Morgan County students will compete in the creative writing contest

Published 4:39 pm Tuesday, December 22, 2020

The Morgan County African American Museum and its partners announce the second annual Raymond Andrews Prize for high school students in Morgan County. The purpose of the contest is to build excitement for creative writing among area youth. Students may submit entries in fiction or creative non-fiction between Feb. 1, 2021, and March 1, 2021. Winners will be announced in April of 2021. The top entries will be selected by a guest celebrity judge for cash prizes.

Earlier in 2020, the Morgan County African American Museum awarded $600 in prizes to the top four finishers in the inaugural Raymond Andrews Prize for Creative Writing. Quintavious Proby was the top winner, with Melanie Howard, MJ Faulkner, and Dylan Lange also earning cash awards. Novelist Anthony Grooms, who teaches Creative Writing at Kennesaw State University, served as guest judge for the competition.

Raymond Andrews, the namesake for the prize, was born in the Plainview Community of Morgan County in 1934. He published three novels and four other books. Almost all of them are set in the fictional Muskhogean County, which is a stand-in for Morgan County. Andrews is a member of the Georgia Writers Hall of Fame.
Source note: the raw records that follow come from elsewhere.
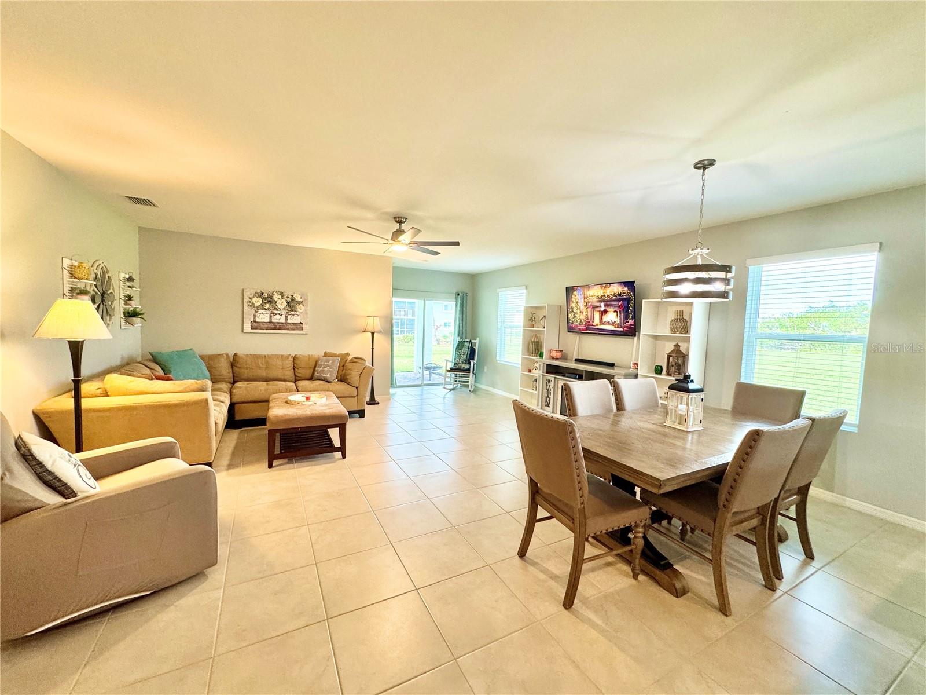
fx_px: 375
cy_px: 348
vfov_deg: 85.7
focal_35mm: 14
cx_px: 463
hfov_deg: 102.1
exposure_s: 1/60
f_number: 2.2
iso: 200
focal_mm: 2.22
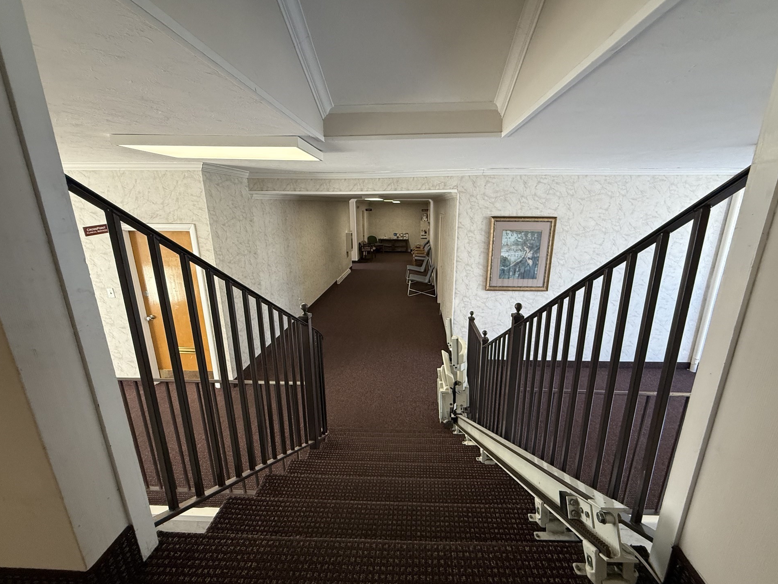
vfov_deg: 81.8
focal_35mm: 15
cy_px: 296
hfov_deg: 98.1
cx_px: 406
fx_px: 337
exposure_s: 1/120
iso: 320
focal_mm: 2.22
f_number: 2.2
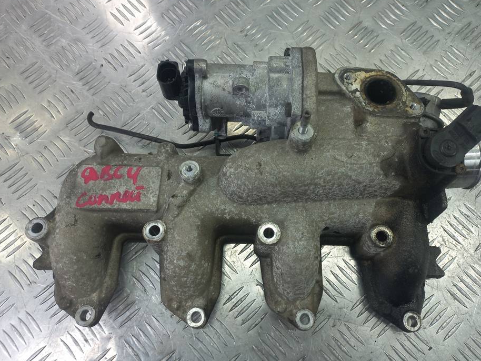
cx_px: 262
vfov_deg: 49.8
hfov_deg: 63.3
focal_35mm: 28
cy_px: 178
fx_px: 389
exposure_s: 1/50
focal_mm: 4.6
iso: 50
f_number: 1.8
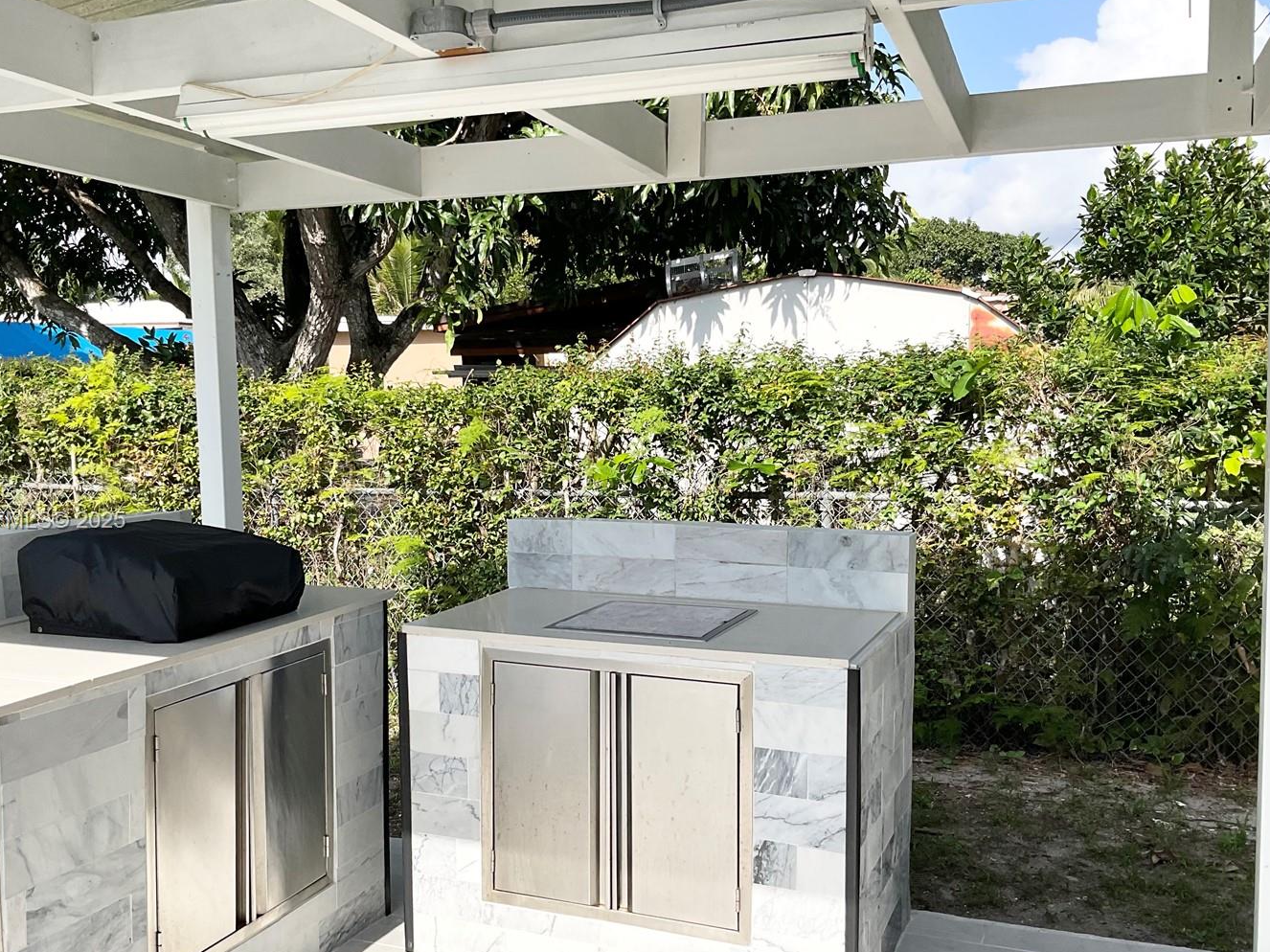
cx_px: 594
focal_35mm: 35
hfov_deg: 52.6
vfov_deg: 40.6
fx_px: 1284
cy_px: 522
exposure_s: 1/1912
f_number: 1.8
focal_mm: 3
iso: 16
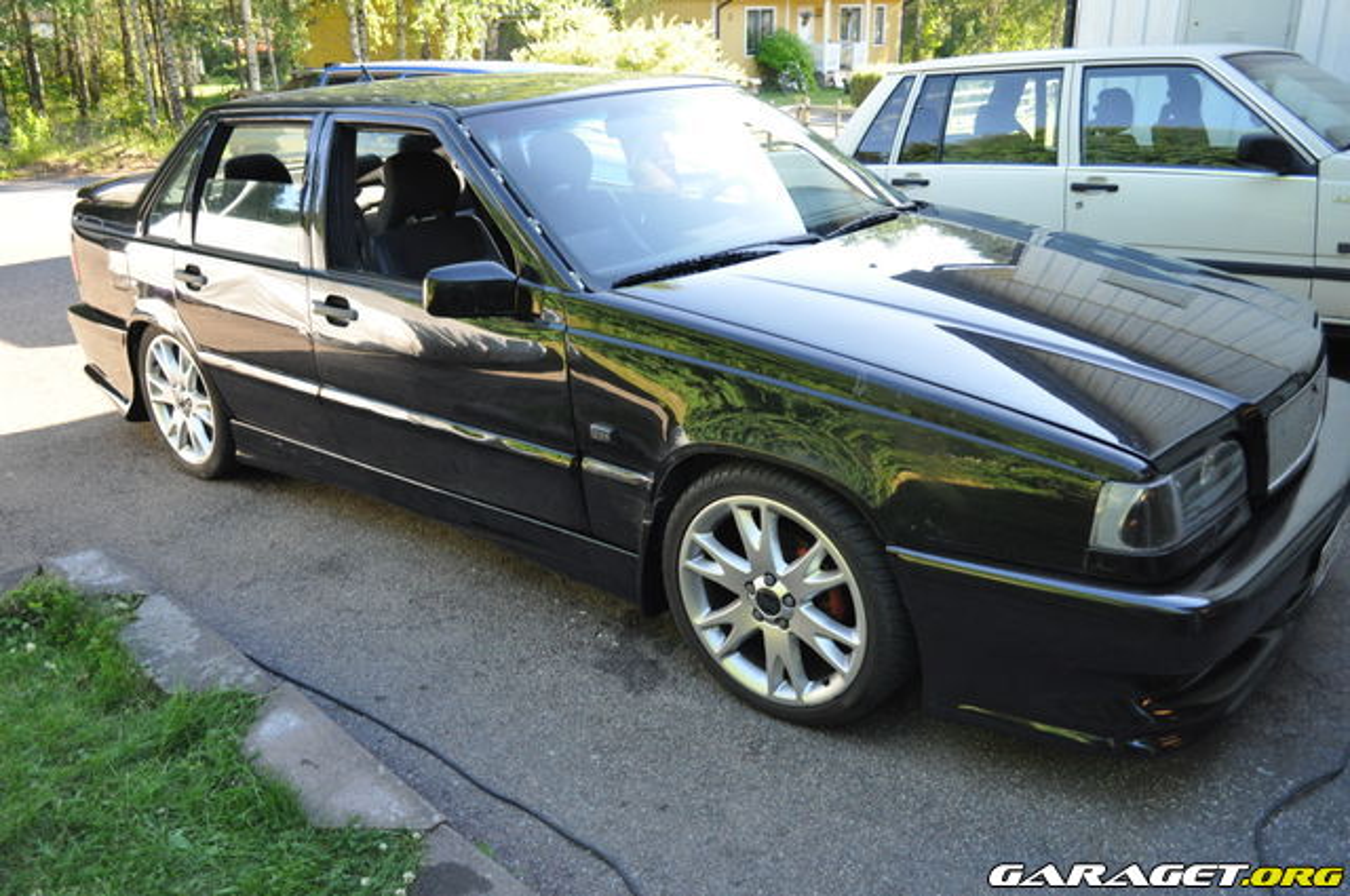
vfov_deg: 43.5
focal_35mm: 30
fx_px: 1124
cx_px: 675
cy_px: 448
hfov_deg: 62.0
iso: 1250
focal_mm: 20
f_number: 3.8
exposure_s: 1/500
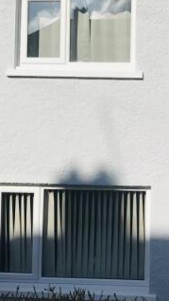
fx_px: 446
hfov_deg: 21.1
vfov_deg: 37.2
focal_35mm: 56
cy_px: 155
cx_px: 143
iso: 20
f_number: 1.8
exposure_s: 1/7407
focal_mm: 3.99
He died away in 1991.

Andrews was a friend and mentor to Anthony Grooms. About the award Grooms said, “I am so pleased that Ray is getting this attention and getting it in this way because he was always encouraging students. And in a way, some thirty years after his death, he is still encouraging students.”

High school students living in Morgan County, Georgia, regardless of which high school those students attend, are eligible to compete. Also, students attending Morgan County High School, regardless of their home address, are eligible. For complete rules and eligibility please see the contest guidelines at the Morgan County African American Museum’s website (mcaam.org). Winners will read from their stories at a public event in May 2021, depending on current health and safety stipulations.